● **Brano dell'esercizio**:
Centri di Accoglienza per Richiedenti Asilo (Cara) non sono altro che dei veri e propri ‘lager’ pensati per un elevato numero di migranti, che finiscono con l’alimentare un vero e proprio mercato oligopolistico di enti gestori attrezzati per fronteggiare un volume di affari cospicuo e blandito con più o meno successo dal malaffare.

 

di Floriana Lo Sardo 

Malgrado gli scandali dell’inchiesta ‘Mafia Capitale’ abbiano messo in evidenza come certe modalità di accoglienza degli immigrati siano a rischio d’infiltrazioni criminali, non vi è mai stata da parte delle istituzioni alcuna volontà di correggere il tiro in funzione di soluzioni diverse per l’accoglienza dei migranti. Una piaga umana, che vede migliaia di persone stipate in veri e propri lager, camuffati da Cara e Cie.

I Centri di Accoglienza per Richiedenti Asilo (Cara) sono stati istituiti nel 2002 con la denominazione di Centri di Identificazione Cdi e, infine, disciplinati dal Dpr. n. 303/2004 e dal D.Lgs. n. 25/2008, cui si deve l’attuale denominazione. Tali centri sono chiamati a ospitare i richiedenti asilo ammessi o, comunque, presenti sul territorio nazionale in attesa dell’esito della procedura di richiesta della protezione internazionale.

In base alle disposizioni varate nel 2002 e nel 2004, i Cdi hanno assunto il carattere di ‘centri aperti’ da cui gli ospiti possono liberamente uscire durante le ore diurne e assentarsi, previa autorizzazione del prefetto, per periodi più lunghi. Tale facoltà non era in origine concessa a tutte le categorie di richiedente asilo e in ogni caso poteva essere esercitata solo nella misura in cui non apparisse incompatibile con l’ordinario svolgimento della procedura semplificata e previa comunicazione al direttore del centro. L’allontanamento non autorizzato dal centro comportava, inoltre, la perdita del diritto alla propria richiesta di protezione internazionale. Il richiedente asilo restava in sostanza assoggettato a una forma di controllo esercitata tanto dall’autorità responsabile del centro che dalla polizia, le quali potevano a discrezione limitare la sua libertà di movimento.

Da ultimo, la riforma del 2008 ha inteso ridefinire alcuni dei tratti del sistema di accoglienza per richiedenti asilo tracciato tra 2002 e 2004, facendo assumere agli attuali Cara uno statuto più schiettamente umanitario. L’art. 20 comma 4 del menzionato decreto legislativo ha sancito il carattere ‘aperto’ di tali strutture, sottraendo l’esercizio della facoltà di uscita diurna dal centro alla discrezionalità dei responsabili della struttura.

● **Compiti da svolgere**:
(a) Riporti il passo del brano sui Cara che si apre con le parole contenenti "Centri di Accoglienza per Richiedenti Asilo (Cara) non" e si chiude con "successo dal malaffare.", sostituendo "mercato oligopolistico" con "mercato concentrato".
(b) Secondo il brano sui Cara, in quale anno sono stati istituiti i Centri di Accoglienza per Richiedenti Asilo?
Le voci successive costituiscono materiale separato dal brano sui Cara.

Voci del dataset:
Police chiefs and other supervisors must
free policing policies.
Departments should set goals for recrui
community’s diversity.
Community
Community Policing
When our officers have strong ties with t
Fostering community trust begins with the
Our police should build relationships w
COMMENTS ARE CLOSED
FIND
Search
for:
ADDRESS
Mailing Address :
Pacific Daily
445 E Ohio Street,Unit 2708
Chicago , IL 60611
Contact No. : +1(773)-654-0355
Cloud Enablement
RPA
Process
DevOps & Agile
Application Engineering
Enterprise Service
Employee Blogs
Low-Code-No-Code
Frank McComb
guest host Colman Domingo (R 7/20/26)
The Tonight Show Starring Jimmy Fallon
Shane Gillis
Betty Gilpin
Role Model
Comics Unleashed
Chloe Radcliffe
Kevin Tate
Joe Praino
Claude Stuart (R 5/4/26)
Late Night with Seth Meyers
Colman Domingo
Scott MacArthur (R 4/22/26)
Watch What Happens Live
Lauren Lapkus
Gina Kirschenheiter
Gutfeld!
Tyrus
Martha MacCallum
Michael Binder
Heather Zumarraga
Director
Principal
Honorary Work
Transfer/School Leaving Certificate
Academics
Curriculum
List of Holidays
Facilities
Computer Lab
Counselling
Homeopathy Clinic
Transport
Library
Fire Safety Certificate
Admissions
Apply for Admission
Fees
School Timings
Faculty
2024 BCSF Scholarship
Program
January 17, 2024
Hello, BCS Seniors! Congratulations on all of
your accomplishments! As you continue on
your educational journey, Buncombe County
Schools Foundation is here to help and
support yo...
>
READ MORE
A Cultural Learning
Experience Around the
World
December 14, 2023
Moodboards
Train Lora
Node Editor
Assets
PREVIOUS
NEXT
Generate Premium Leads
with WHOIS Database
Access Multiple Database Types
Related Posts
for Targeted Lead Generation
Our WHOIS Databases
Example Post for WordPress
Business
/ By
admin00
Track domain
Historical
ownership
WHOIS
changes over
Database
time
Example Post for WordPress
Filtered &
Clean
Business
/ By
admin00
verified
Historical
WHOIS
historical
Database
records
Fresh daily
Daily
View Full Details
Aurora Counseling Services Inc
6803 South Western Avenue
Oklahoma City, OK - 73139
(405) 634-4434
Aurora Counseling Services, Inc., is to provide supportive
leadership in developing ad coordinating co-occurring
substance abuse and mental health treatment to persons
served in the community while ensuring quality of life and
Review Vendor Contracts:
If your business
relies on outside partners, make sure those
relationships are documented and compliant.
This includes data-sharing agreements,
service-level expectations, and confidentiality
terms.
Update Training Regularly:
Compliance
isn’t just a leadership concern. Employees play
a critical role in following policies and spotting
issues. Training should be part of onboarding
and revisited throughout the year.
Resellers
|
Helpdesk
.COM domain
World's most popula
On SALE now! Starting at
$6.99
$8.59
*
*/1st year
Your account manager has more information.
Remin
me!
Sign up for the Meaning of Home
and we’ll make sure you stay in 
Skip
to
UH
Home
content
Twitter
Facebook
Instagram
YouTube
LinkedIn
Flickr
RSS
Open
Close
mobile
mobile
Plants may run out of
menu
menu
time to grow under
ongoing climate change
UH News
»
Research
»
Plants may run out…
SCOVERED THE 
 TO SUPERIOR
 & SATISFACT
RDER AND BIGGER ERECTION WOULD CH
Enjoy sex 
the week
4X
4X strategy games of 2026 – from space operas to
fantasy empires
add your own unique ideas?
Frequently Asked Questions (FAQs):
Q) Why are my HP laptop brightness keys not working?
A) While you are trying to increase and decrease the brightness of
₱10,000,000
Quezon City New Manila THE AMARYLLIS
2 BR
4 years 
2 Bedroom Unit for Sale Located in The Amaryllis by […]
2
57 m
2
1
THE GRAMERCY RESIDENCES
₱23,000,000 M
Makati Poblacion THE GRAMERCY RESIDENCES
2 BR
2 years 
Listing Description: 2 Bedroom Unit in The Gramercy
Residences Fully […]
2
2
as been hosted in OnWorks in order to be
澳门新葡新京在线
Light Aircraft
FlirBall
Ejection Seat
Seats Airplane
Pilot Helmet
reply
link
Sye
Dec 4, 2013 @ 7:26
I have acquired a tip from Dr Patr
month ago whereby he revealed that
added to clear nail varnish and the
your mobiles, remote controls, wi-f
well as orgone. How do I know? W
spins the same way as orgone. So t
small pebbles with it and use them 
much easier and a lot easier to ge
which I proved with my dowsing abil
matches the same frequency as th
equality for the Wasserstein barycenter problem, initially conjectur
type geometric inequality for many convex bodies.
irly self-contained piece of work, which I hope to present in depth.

● **Elenco delle risposte**:
(a)
Centri di Accoglienza per Richiedenti Asilo (Cara) non sono altro che dei veri e propri ‘lager’ pensati per un elevato numero di migranti, che finiscono con l’alimentare un vero e proprio mercato concentrato di enti gestori attrezzati per fronteggiare un volume di affari cospicuo e blandito con più o meno successo dal malaffare.

(b) Nel 2002, con la denominazione di Centri di Identificazione (Cdi).